Outliers identified, my goal is to come up with a prediction that these outliers will regress in a meaningful way. There's a bit of a conflict because I want to focus on the biggest outliers (because they'll regress the most), but I also want to include as many teams as possible to reduce the role of random chance. The other conflict with a prediction like this is how do I make the prediction easy to state and easy to track. "The Chicago Bears will see a higher percentage of their touchdowns coming through the air while the Cincinnati Bengals see a lower percentage" is true, but it's also not concrete and trackable.
Because I was initially intrigued by Derrick Henry and the Tennessee Titans, I choose to focus on the low end of the range. (Though the Vikings, Bengals, Falcons, Chiefs, Broncos, and Rams will certainly start running for more touchdowns going forward, too.) Only three teams were below the low end of the sustainable range, but two more (the Giants at 45.5% and the Panthers at 46.7%) are still scoring fewer than half of their touchdowns via the pass. And two more (the Ravens and the Jaguars) have scored exactly half of their touchdowns passing and half rushing.
Those four extra teams might fall at the very edge of the "sustainable range", but remember, the league average is around 63%, so I'd still expect them to regress towards the pass. Just not as strongly.
Now that I have my seven teams (the Bears, the Titans, the Browns, the Giants, the Panthers, the Ravens, and the Jaguars) I can make my prediction. Collectively, those seven teams have 61 rushing touchdowns against just 43 passing, meaning they've rushed for 42% more touchdowns than they've passed for.
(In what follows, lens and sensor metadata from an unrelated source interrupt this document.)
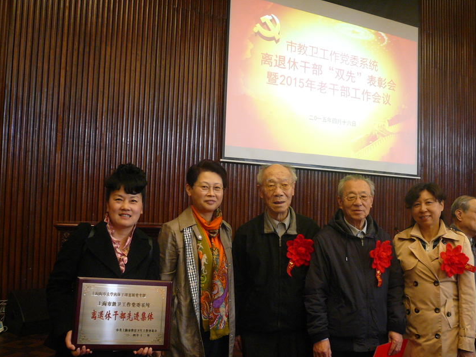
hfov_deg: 51.1
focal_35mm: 36
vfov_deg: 39.6
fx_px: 495
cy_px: 201
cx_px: 280
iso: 160
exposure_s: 1/15
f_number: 2.9
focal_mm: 4.9
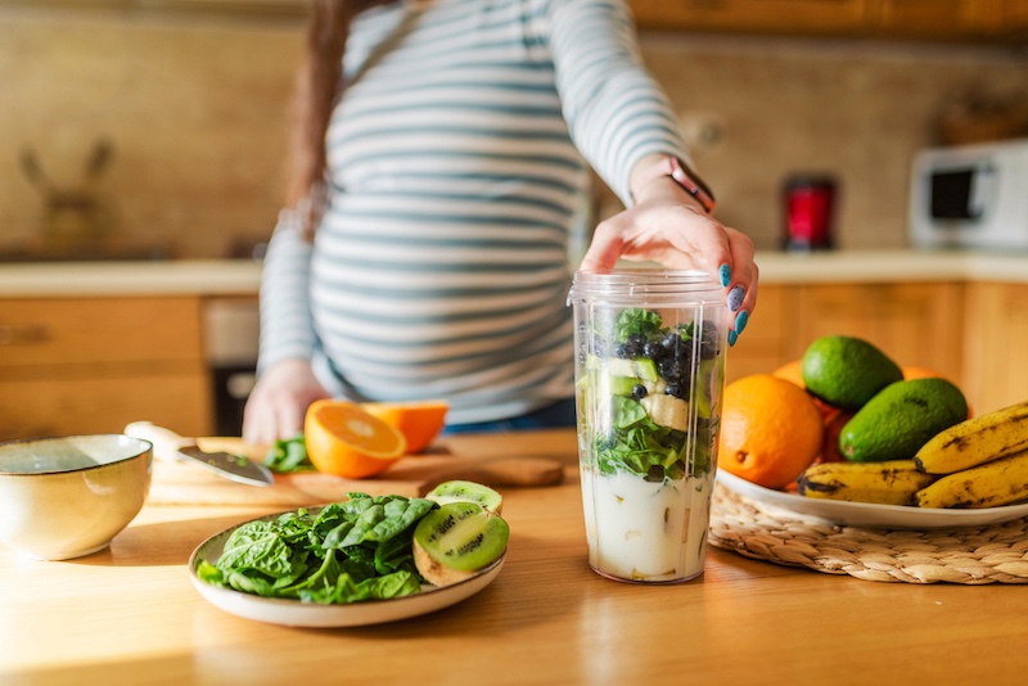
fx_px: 1000
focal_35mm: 35
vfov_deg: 37.9
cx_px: 514
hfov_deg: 54.4
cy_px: 343
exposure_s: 1/250
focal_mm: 35
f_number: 1.8
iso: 125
Over the next four weeks, through the magic of regression, I predict they'll have more passing touchdowns than rushing touchdowns.
One might wonder why I care about a statistic as esoteric as "percentage of touchdowns coming through the air". The simple truth is that how many touchdowns a team scores is a function of how good its offense is, but how it scores those touchdowns is much more random, especially over small samples.
Knowing that Tennessee is scoring "too many" rushing touchdowns has big implications when it comes to predicting the next four weeks for Derrick Henry, Ryan Tannehill, A.J. Brown, Julio Jones, and the rest of the team. Similarly, when setting expectations for Joe Mixon and JaMarr Chase it's worth knowing that the Bengals have an unsustainable rate of passing touchdowns. And so on. The key to harnessing regression to the mean is focusing on things we don't really care about, like yards per carry or touchdown mix, but which impact things we do care about, like rushing yards or rushing touchdowns.